原子力損害の賠償に関する法律

# 昭和三十六年法律第百四十七号 #
略称 : 原賠法  原子力損害賠償法 

第二節 特定原子力損害賠償仮払金の支払のための資金の貸付け

分類 法律
カテゴリ   工業
@ 施行日 : 令和四年六月十七日 ( 2022年 6月17日 )
@ 最終更新 : 令和四年法律第六十八号による改正
最終編集日 : 2024年 04月19日 04時16分


1項

原子力事業者は、特定原子力損害(原子炉の運転等により生じた原子力損害のうち、原子力災害対策特別措置法(平成十一年法律第百五十六号)第十五条第三項 又は第二十条第二項の規定により内閣総理大臣 又は原子力災害対策本部長(同法第十七条第一項に規定する原子力災害対策本部長をいう。)が市町村長(特別区の区長を含む。以下 この項において同じ。)又は都道府県知事に対して行つた指示に基づき当該市町村長 又は都道府県知事が行つた指示に基づく避難のための立退き 又は事業活動の制限によつて生じた損害 その他これに準ずるものとして政令で定めるものをいう。以下 この節において同じ。

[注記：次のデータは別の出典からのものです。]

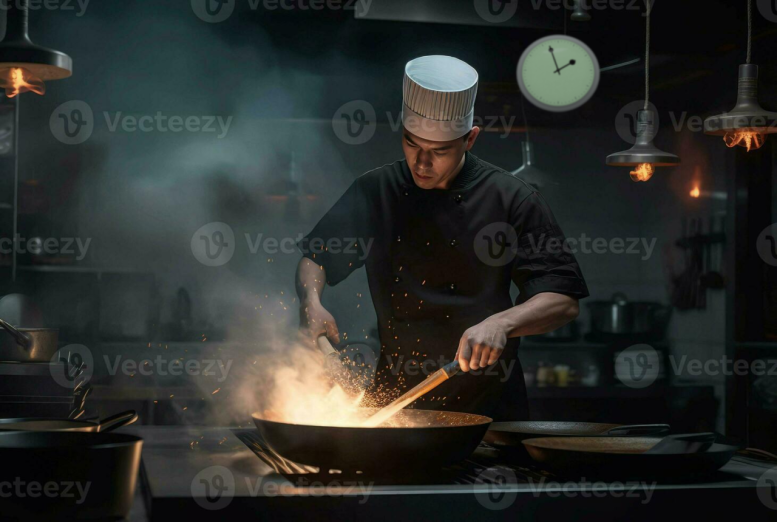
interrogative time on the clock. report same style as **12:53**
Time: **1:57**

)を受けた被害者に対して、政令で定める基準に従い、特定原子力損害賠償仮払金(特定原子力損害を填補するために支払われる金銭であつて、当該特定原子力損害の賠償額の確定前に支払われるものをいう。以下 この節において同じ。)の支払を行おうとするときは、政府に対し、賠償措置額を超えない範囲内において政令で定める金額を限度として、政府が当該特定原子力損害賠償仮払金の支払のために必要な資金の貸付けを行うことを申し込むことができる。

2項

前項の規定による申込みを行う原子力事業者は、文部科学大臣に対し、次に掲げる事項を記載した書類を提出しなければならない。

一 号
特定原子力損害賠償仮払金の支払の内容
二 号

政府が行う前項の貸付け(以下 この節において単に「貸付け」という。)を必要とする理由 及び貸付希望金額

三 号

貸付けに係る貸付金(以下 この節において単に「貸付金」という。)の償還に関する事項

3項

文部科学大臣は、第一項の規定による申込みがあつた場合において、特定原子力損害賠償仮払金の迅速な支払のために必要があると認めるときは、遅滞なく、当該申込みに係る貸付けを決定し、その旨を当該申込みを行つた原子力事業者に通知するものとする。

1項

貸付けを受けた原子力事業者は、文部科学省令で定めるところにより、貸付金をその他の資産と分別して管理しなければならない。

1項

貸付けを受けた原子力事業者は、文部科学省令で定めるところにより、貸付金を充てて行う 特定原子力損害賠償仮払金の支払状況について文部科学大臣に報告しなければならない。

1項

政府は、貸付けを受けた原子力事業者が貸付金を充てて行つた特定原子力損害賠償仮払金の支払の対象となつた特定原子力損害の賠償額が確定したときは、第九条第三項本文(第十一条において準用する場合を含む。)の規定にかかわらず、当該特定原子力損害賠償仮払金の額に応じて、当該原子力事業者が有する当該特定原子力損害の賠償に係る責任保険契約の保険金請求権 又は補償契約の補償金請求権を取得する。

2項

貸付けを受けた原子力事業者は、前項に規定する賠償額が確定したときは、遅滞なく、文部科学省令で定めるところにより、その旨を文部科学大臣に届け出なければならない。

3項

貸付けを受けた原子力事業者は、次の各号に掲げる場合の区分に応じ、当該各号に定める額の限度で、貸付金の償還の義務を免れる。

一 号

第一項の規定により政府が保険金請求権を取得した場合

当該保険金請求権に係る保険金の額

二 号

第一項の規定により政府が補償金請求権を取得した場合

当該補償金請求権に係る補償金の額

1項

この節に規定する政府の業務は、文部科学大臣が管掌する。

1項

文部科学大臣は、原子力損害賠償・廃炉等支援機構に、この節に規定する文部科学大臣の権限に係る事務(第十七条の三第三項の規定による貸付けの決定を除く)を行わせることができる。


この場合におけるこの節の規定の適用については、

同条第一項 及び第二項第二号
政府が」とあるのは
「原子力損害賠償・廃炉等支援機構が」と、

第十七条の六第一項 及び第三項各号
政府」とあるのは
「原子力損害賠償・廃炉等支援機構」とするほか、

必要な技術的読替えは、政令で定める。

2項

文部科学大臣は、前項の規定により原子力損害賠償・廃炉等支援機構に貸付けに係る事務を行わせるときは、その旨を公示しなければならない。

1項

この節に定めるもののほか、貸付金の償還期間 及び償還方法 並びに前条第二項の公示 その他貸付けに関し必要な事項は、政令で定める。